La sperimentazione del sistema di guida era stata fatta sulla cellula dell'affidabile P-15, idem per quanto accadde al P-35. La cosa fu giudicata molto positivamente, tanto che il missile P-15M, a cui era stato installato il sistema di guida del P-50 (Ametist) prese vita da solo, in una apposita versione chiamata poi SS-N-7 Starbright, ma da parte sovietica noto come P-20. Questo missile venne installato su di un nuovo scafo, di tipo convenzionale, con i sensori e sistemi d'arma del Pr. 705 (i velocissimi 'Alpha'), dando vita ad un sottomarino atomico di tipo molto più semplice, il Pr. 670 'Charlie I', che aveva metà dell'apparato motore del Pr.670 'Victor', che aveva ereditato anch'esso i sistemi d'arma del Pr.705. I missili installati sui 'Charlie' erano i P-20L, ovvero il P-20M usato come banco di prova volante per l'elettronica del P-50, e con il sistema di ripiegamento delle ali tipo 'Chelomei', per usare dei compatti tubi di lancio compatti. Le ali erano ripiegate verso l'alto, le cui estremità erano agganciate a delle rotaie di lancio: quando andavano fuori dal tubo, le ali andavano in basso e al di fuori, mentre una calotta idrodinamica era aggiunta per rendere più facile la penetrazione dell'acqua. Non era possibile tuttavia ottenere anche il datalink del P-50, più grande, ma anche così si trattava di un missile molto potente, entrato in servizio attorno al 1967 e suscitando una viva preoccupazione per la NATO, anche se i Charlie I non erano molto potenti e non vennero prodotti in quantità.

> Dati forniti:
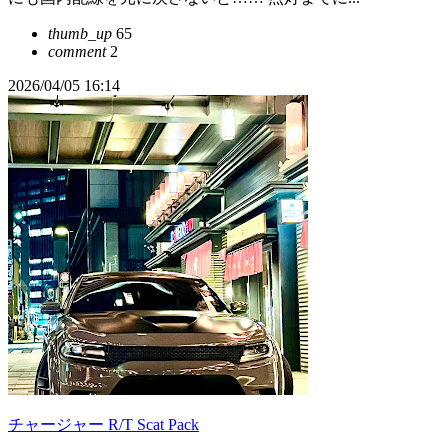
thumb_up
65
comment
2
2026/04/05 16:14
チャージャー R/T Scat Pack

...

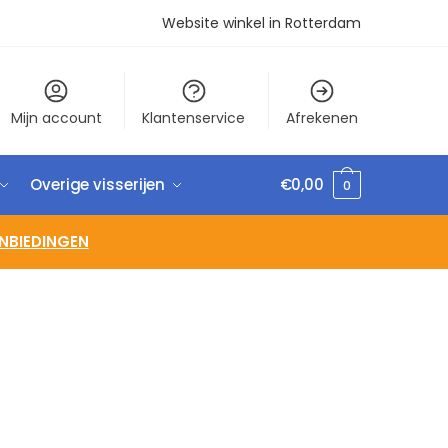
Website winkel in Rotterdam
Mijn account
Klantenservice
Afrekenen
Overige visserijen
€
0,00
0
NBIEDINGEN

> Istruzioni del compito:
Stabilisci se ciascuna affermazione concorda con il testo di riferimento, rispondendo sì o no e citando alla lettera le parole decisive. 1. Il sistema di guida fu sperimentato sulla cellula del P-15. 2. I Charlie I furono prodotti in grande quantità. 3. I missili installati sui Charlie disponevano anche del datalink del P-50.

> Soluzione:
1. Sì: «La sperimentazione del sistema di guida era stata fatta sulla cellula dell'affidabile P-15».
2. No: «i Charlie I non erano molto potenti e non vennero prodotti in quantità».
3. No: «Non era possibile tuttavia ottenere anche il datalink del P-50».